Although this experiment is tailored to produce a GHZ state and perform measurements corresponding to the Pauli operators, the analysis we perform on the experimental data makes no assumption about the state nor the untrusted measurements. We consider two cases, one where part A_p is untrusted and parts B_p and B_s hold the trusted devices, and another when parts B_p and B_s hold the untrusted devices and part A_p the trusted one. For the two cases, we follow the procedure described in section Practical considerations (using a least-squares optimization to provide physical assemblages), which provides inequalities of the form S≥0 (whose exact form can be found in the Supplementary Note 5) whose violation certify that the corresponding assemblages cannot be written in the biseparable form (4) or (7), respectively. We finally observe a violation of these inequalities by the experimental data (see Fig. 2b). We have performed each experiment (that is, measuring all correlators) 215 independent times, from which we calculate an average value of S=−0.82±0.05 for one untrusted party and S=−0.56±0.04 for two untrusted parties. This proves that there exists no biseparable tripartite state and measurements performed by the untrusted parties that could have generated the observed assemblages.

Discussion

We have derived a method to detect multipartite entanglement when some of the apparatuses used in a quantum network are untrusted or uncharacterized.
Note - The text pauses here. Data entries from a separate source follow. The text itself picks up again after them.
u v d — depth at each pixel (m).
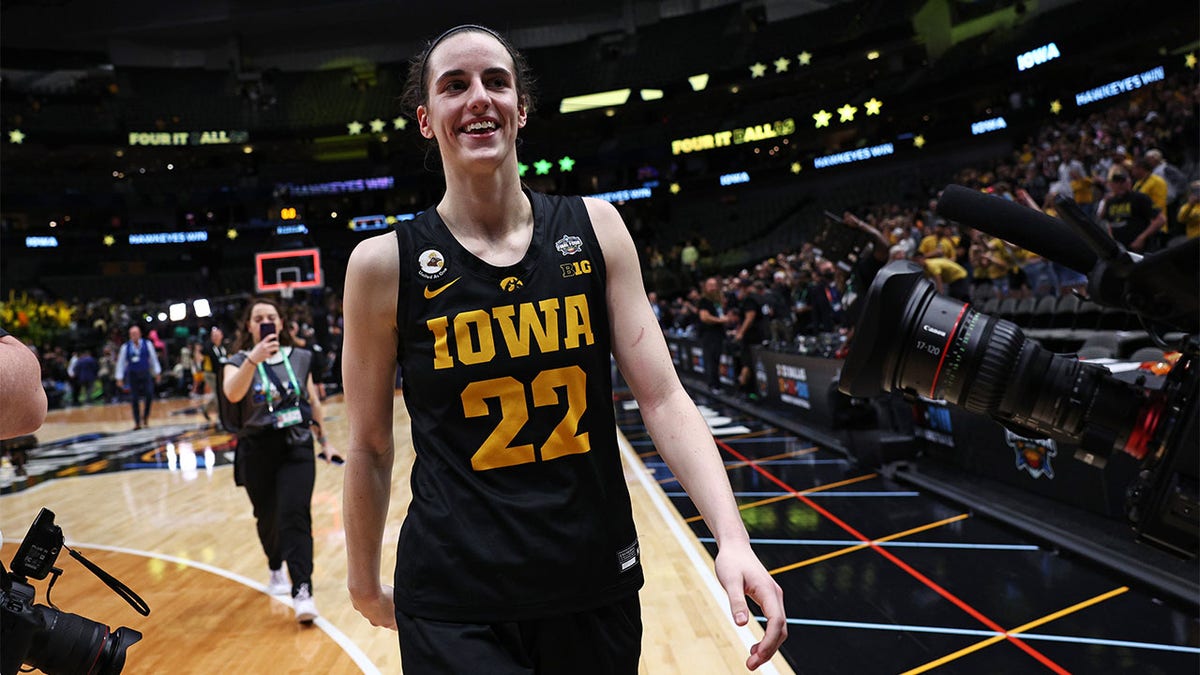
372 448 1.70
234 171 35.91
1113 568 4.08
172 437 13.68
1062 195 1.53
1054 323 8.31
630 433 10.22
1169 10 18.05
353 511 1.72
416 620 1.53
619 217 1.69
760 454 8.06
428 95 1.64
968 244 11.20
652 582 4.67
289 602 4.81
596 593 1.54
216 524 6.99
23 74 33.59
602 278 1.64
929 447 6.77
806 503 6.09
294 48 33.69
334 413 15.09
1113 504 4.62
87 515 7.74
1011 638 3.55
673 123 33.38
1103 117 17.23
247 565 5.67
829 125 28.86
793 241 28.03
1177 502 1.59
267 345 4.26
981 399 1.84
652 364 1.65
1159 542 1.65
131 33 32.28
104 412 19.94
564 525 1.53
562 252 1.61
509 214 1.63
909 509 5.68
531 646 1.53
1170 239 8.79
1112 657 3.30
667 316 21.88
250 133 33.50
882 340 1.85
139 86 34.00
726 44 31.53
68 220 35.72
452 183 1.63
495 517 1.52
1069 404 1.78
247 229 35.38
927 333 1.82
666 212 33.28
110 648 1.65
This method allows the detection of all kinds of entanglement in quantum networks where some of the observers use their measurement apparatuses simply as data lists. This scenario is experimentally less demanding than the nonlocality scenario, as it tolerates more noise, for instance. We have performed a proof-of-principle experiment demonstrating the existence of genuine tripartite entanglement, without any assumption on the source or the measurements being performed in some of the subsystems.

Our results provide a feasible test for multipartite entanglement in quantum networks and bridges the two well known cases of multipartite entanglement and multipartite Bell nonlocality. Moreover, the scenario considered is a natural generalization of bipartite quantum steering¹⁰ (see ^28,30 for alternative definitions). Since steering has found applications in cryptographic protocols^11,12, we believe that our results can be used as a starting point to define semi-device-independent cryptographic applications in future quantum networks.